Added to this diminution of importance, agriculture itself, in becoming “industrialized,” demotes land to the status of personal property, something to be bought and sold, an investment less profitable than other forms because the returns are so much slower. With the coming of general industrialization and the industrialization of agriculture, the reciprocal bond between man and the land is broken. Land belongs to this man or that man, until such time as it may be relinquished for cash, but the man no longer belongs to the land. In becoming mere personal property. Reduced to mere personal property,
…land has become entirely detached from the personality of the landlord, with which it was once indissolubly united; it has consequently lost that peculiar force which it owed to a life spent in constant and unremitting contact with the soil.

Land—nature, natural resources, the earth--can make no legal or political claims on its own behalf. When the welfare of land is divorced from the interests of the landowner and the laborers in the field, land is no longer wealth to be protected but merely a means to wealth. And as other avenues are faster and surer, it is no wonder that little prestige attaches to farming.

The democratization of landed property, which de Ruggiero says began with the French Revolution, has also meant smaller pieces of property coming to be held by many more individuals, diffusing the any kind of unified political base among landowners. Without denying that there are good results, also, when the number of small landholders increases, de Ruggiero presents the downside of the shift:

If properties are too small, their owners’ minds turn to other preoccupations, professions, or employments, and the cultivation of the land becomes a subsidiary occupation. In this way they lose interest in all essentially agricultural problems, and bring with them into public life an outlook formed by the experiences and demands of their chief occupation.
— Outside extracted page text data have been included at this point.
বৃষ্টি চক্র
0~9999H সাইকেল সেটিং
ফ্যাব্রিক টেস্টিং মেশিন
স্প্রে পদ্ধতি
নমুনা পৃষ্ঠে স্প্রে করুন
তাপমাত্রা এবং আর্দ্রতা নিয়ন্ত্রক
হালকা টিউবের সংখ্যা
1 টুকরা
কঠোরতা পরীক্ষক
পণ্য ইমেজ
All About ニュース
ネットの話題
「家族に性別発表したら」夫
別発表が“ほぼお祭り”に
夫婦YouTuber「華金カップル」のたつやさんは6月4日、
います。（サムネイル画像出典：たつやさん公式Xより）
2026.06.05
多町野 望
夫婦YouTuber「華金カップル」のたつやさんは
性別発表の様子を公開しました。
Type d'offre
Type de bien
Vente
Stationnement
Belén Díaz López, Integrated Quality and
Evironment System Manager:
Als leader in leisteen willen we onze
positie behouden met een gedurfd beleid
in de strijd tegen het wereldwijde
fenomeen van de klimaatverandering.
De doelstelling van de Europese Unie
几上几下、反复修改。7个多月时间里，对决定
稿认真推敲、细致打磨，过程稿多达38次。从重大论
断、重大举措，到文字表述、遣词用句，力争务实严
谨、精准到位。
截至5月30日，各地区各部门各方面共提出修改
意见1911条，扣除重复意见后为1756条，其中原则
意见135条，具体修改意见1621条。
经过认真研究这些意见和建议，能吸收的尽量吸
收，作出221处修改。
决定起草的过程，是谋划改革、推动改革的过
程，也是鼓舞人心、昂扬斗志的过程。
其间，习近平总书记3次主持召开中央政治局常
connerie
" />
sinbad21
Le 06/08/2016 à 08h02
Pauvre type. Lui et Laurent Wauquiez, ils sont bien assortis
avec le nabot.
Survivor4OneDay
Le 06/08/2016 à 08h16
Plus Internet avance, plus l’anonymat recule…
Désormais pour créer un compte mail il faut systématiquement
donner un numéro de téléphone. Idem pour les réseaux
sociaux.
An excessive economic subdivision of the land pulverizes it politically; it becomes less and less able to resist the aggressive forces of industry and finance, acting through great concentrated masses, and usurping, even in mainly agricultural countries, a disproportionate share of public power.

Note that here again a false dilemma has been sidestepped. It is not a matter of small versus large landholders. The small farmer has not enough land to meet his needs, and legions of small farmers who make their living “off the farm” (to use the modern phrase) develop off-farm values or, at least, find themselves too weak individually to shape public policy, while “agribusiness,” with its enormous holdings, treats land like a factory, a capital investment to be maximized, large size purchased at such a price leaving no room for values other than those of the marketplace. The issue cannot, therefore, be large vs. small. Neither is abolishing private ownership a solution, as de Ruggiero makes clear. Such a move, it seems, would constitute a regression to slavery if human beings were tied to the land, and if they were not tied, no bond would be re-established in the absence of individual ownership.

Since writing that much, I have gone back to the beginning and am now engrossed by the section devoted to the history of the development of natural rights, so I won’t get into the problems de Ruggiero sees for Liberalism in industrialization and will resist the temptation to start quoting long passages from the beginning of the book.

In writing The History of European Liberalism, an admirably clear overview and synthesis, Guido de Ruggiero did not pretend to offer prescriptions for resolving the crisis of Liberalism, but 90 years after the publication of his book, we know what has happened in the interim, and his historical analysis can help to see the crisis of our own time in historical and context.

2 comments:

Gerry said...

Interesting thought - what if we could atomize industry and finance into small holdings? Would that diffuse their power? Sustainable commerce. Hmm.

P. J. Grath said...

As in, return to small town banks? Banks that held loans rather than selling them off? I could get behind an idea like that, Gerry.